Изложить свой символ веры Кристине-Альберте пришлось уже в студии, после того как они вернулись туда и отпустили Всеобщую Тетушку. Но даже и тогда приступили они к этому не сразу. Дивайзис прохаживался по студии, рассматривая рисунки Гарольда. И определил по ним характер Гарольда с удивительной верностью, решила Кристина-Альберта. Его заинтересовала Фей.
— А миссис Крам какая? — спросил он. — Покажите мне что-нибудь ее личное. Что-нибудь, в чем бы она выражалась.
Кристине-Альберте было очень приятно думать, что он с нею так робок. Ей это казалось признанием их равенства. Он ее уважал, а ей так хотелось, чтобы он ее уважал!

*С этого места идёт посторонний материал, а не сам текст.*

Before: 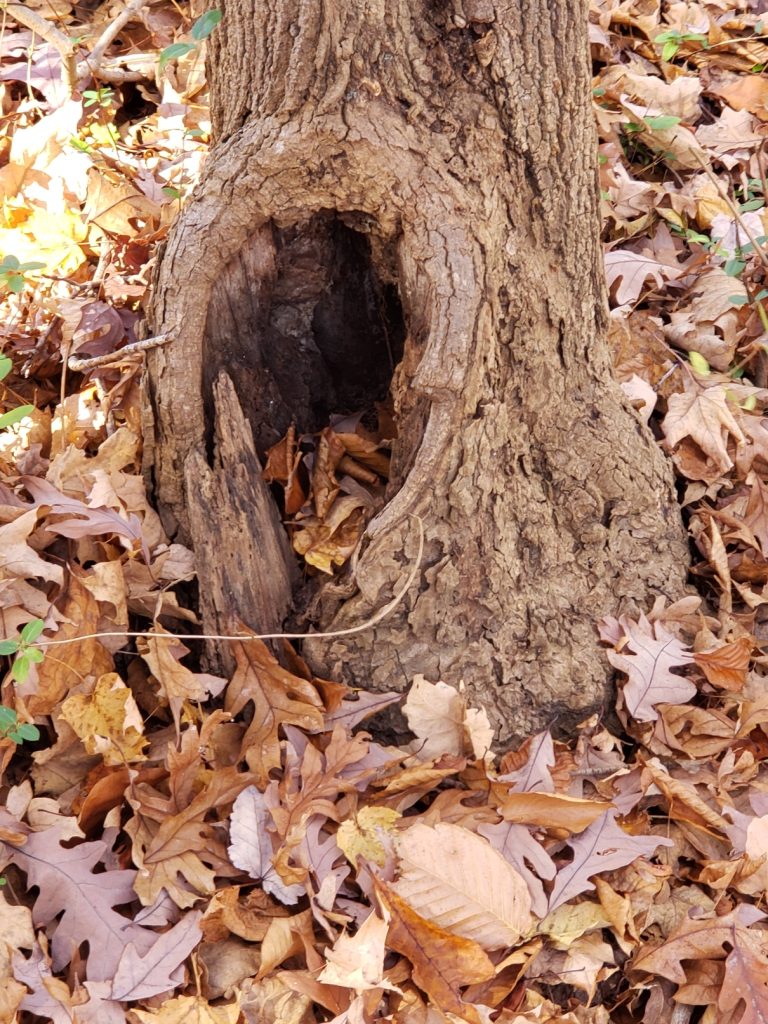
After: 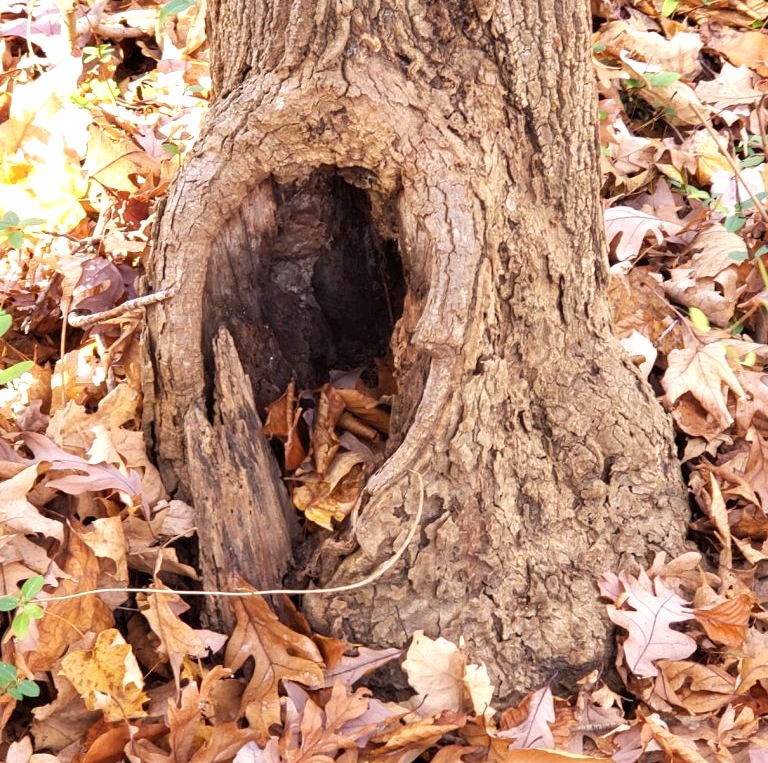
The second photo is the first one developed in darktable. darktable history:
crop: top 4.336%, bottom 21.063%
exposure: exposure 0.496 EV, compensate highlight preservation false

Наконец он бросил якорь в ярко-размалеванном кресле у газового камина; и Кристина-Альберта, попорхав по комнате, встала перед камином, широко расставив стройные ноги и заложив руки за спину, в позе, которая глубоко шокировала бы ее предков женского пола на много поколений в глубь веков. Но Дивайзис шокирован не был. Ему становилось все интереснее и интереснее наблюдать за ней, он откинулся в кресле и смотрел на нее с живым восхищением. В подавляющем большинстве мы привыкаем к нашим дочерям мало-помалу, и когда они вырастают, легко выдерживаем тяжесть заключенного в них чуда, как Милон — тяжесть быка, которого взвалил на плечи впервые еще маленьким теленком. Не так уж часто мужчина внезапно обретает неизвестную дочь двадцати одного года.
Она сказала, что в метафизике особенно не разбирается; она материалистка.
— Никаких молитв у колен мамочки? Религия мамочки и папочки? Школьные молитвы и наставления? Церковь или молельня?